В первый же день я познакомился с испанцем Ортунио Филиппе. Он подошел ко мне, протянул руку, блеснув черными глазами, и громко сказал:
— Буэнос диас, компаньеро! [1] Здравствуй, товарищ! (исп.)
— Здравствуй, друг! — ответил я и назвал свое имя.
— Карашо! Ортунио Филиппе.
Мы обнялись. Он рассказал мне о себе и своих товарищах. Их в отряде было около двадцати. Они сражались против фашистской диктатуры Франко, а после падения Испанской республики приехали в Советский Союз. Когда началась Великая Отечественная война, они в числе первых записались добровольцами и пошли воевать против гитлеровских захватчиков.
— Понимаешь, Николай, — говорил мне Ортунио Филиппе, — русские сражались за свободу Испании, и наш долг сражаться за свободу России. Мы верим в победу над фашизмом и знаем, что борьба против фюрера — это борьба против каудильо.
Мы с Ортунио попали в одно отделение, и я сразу же почувствовал, что нашел в нем настоящего друга.
Отдыхать долго не пришлось: отряд должен был сменить свое месторасположение, так как условные костры, разжигавшиеся несколько ночей подряд, и появление советского самолета в Ровенских лесах не могли остаться не замеченными врагом и можно было в любой момент ждать карателей.
Для нас, новичков, переход был нелегким. Первые два десятка километров еще можно было терпеть, а потом становилось все трудней и трудней. Ноги опухли, на них повыскакивали волдыри, к тому же еще вещевой мешок врезался лямками в тело.
Нестерпимо. А отряд идет и идет, — кажется, конца-краю не будет дороге. Вдруг знакомый голос обращается ко мне:
— Слушай, друг, давай сюда свой мешок!
Это Филиппе. Он подходит ко мне и берет рукой за лямку.
— Нет, Ортунио. Спасибо, не надо. Я сам.
— Не строй из себя героя, — говорит он. — Это никому не нужно. Мне в Испании тоже было нелегко, когда приходилось совершать большие переходы. Я знаю, как тебе трудно сейчас без тренировки. Давай свой мешок и не стыдись. Тут нечего стыдиться.
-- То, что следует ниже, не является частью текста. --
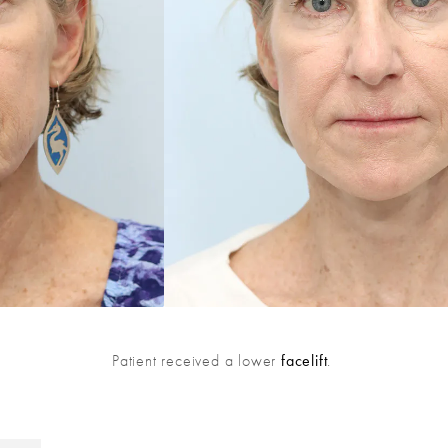
Patient received a lower
facelift
.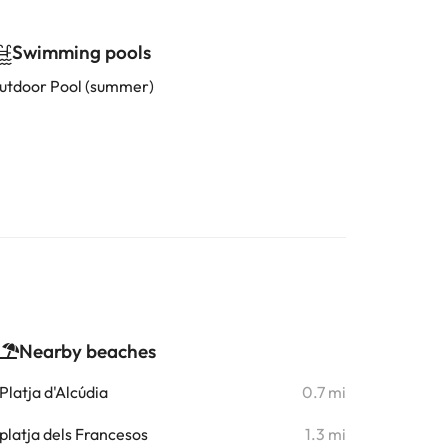
Swimming pools
utdoor Pool (summer)
Nearby beaches
Platja d'Alcúdia
0.7 mi
platja dels Francesos
1.3 mi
Он взял мои вещи, да еще время от времени меня поддерживал. И на сердце стало веселее, и идти легче рядом с бодрым, сильным и отважным человеком.
Я всегда восхищался его выдержкой. Если приходилось с ним вместе стоять на посту, он обязательно просил, чтобы ему продлили «вахту».
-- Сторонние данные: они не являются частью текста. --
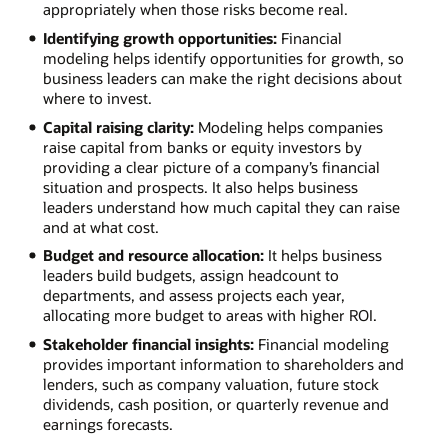
appropriately when those risks become real.
Identifying growth opportunities:
Financial
modeling helps identify opportunities for growth, so
business leaders can make the right decisions about
where to invest.
Capital raising clarity:
Modeling helps companies
raise capital from banks or equity investors by
providing a clear picture of a company’s financial
situation and prospects. It also helps business
leaders understand how much capital they can raise
and at what cost.
Budget and resource allocation:
It helps business
leaders build budgets, assign headcount to
departments, and assess projects each year,
allocating more budget to areas with higher ROI.
Stakeholder financial insights:
Financial modeling
provides important information to shareholders and
lenders, such as company valuation, future stock
dividends, cash position, or quarterly revenue and
earnings forecasts.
— Я спать нет. Я стоять будет еще, — говорил он.
Одно было неудобно: он (как, впрочем, и другие его соотечественники) не умел разговаривать тихо и к тому же плохо владел русским языком. Поэтому при выполнении заданий испанцам приходилось молчать.
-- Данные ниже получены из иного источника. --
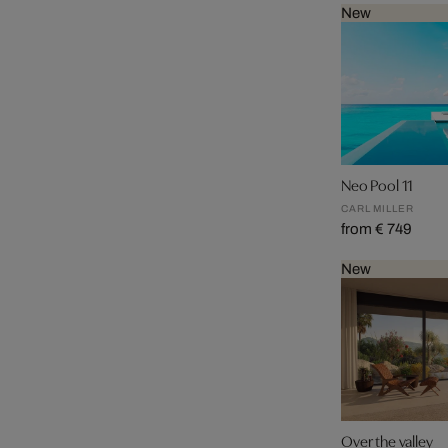
New
Neo Pool 11
CARL MILLER
from € 749
New
Over the valley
— Мне рот — вода, — говорил Ортунио и прижимал к губам палец.
Зато когда надо было кричать «ура», наши компаньеро отводили душу.
Командиром нашего отделения был назначен старший сержант Сарапулов. Для него приказ старшего начальника — закон, и сам он требовал от подчиненных беспрекословного выполнения своих распоряжений. От него только и слышно было:
— Ортунио! Разговорчики!
А Ортунио, когда начинал о чем-нибудь рассказывать (особенно о своей Марии, с которой они поженились в Москве, и о маленьком Володьке), входил в такой азарт, что, не слышал никаких замечаний командира. И тогда старший сержант Сарапулов начинал отчитывать рядового Ортунио Филиппе.
А впрочем, не одному ему доставалось от командира отделения. Не избежал нотаций и я. Однажды слышу:
— Гнидюк, к командиру!
Я подумал, что меня вызывает Дмитрий Николаевич, и направился в штаб. Вдруг за спиной прозвучало:
— Куда? Назад!
Это — Сарапулов. Когда я подошел к нему, он осуждающе посмотрел на меня и спросил:
— Разве вы не знаете, кто ваш непосредственный командир? Устав изучали?
— Простите, но…
— Как нужно отвечать? Не знаете? И вообще, почему вы не стоите смирно, а переваливаетесь с ноги на ногу? Вы куда пришли, может, на танцы? Или к теще в гости?
— Товарищ командир отделения, я сроду не был в армии, и никто меня не учил, как нужно себя вести перед командиром.
— А чему же вас тогда учили, прежде чем послать сюда?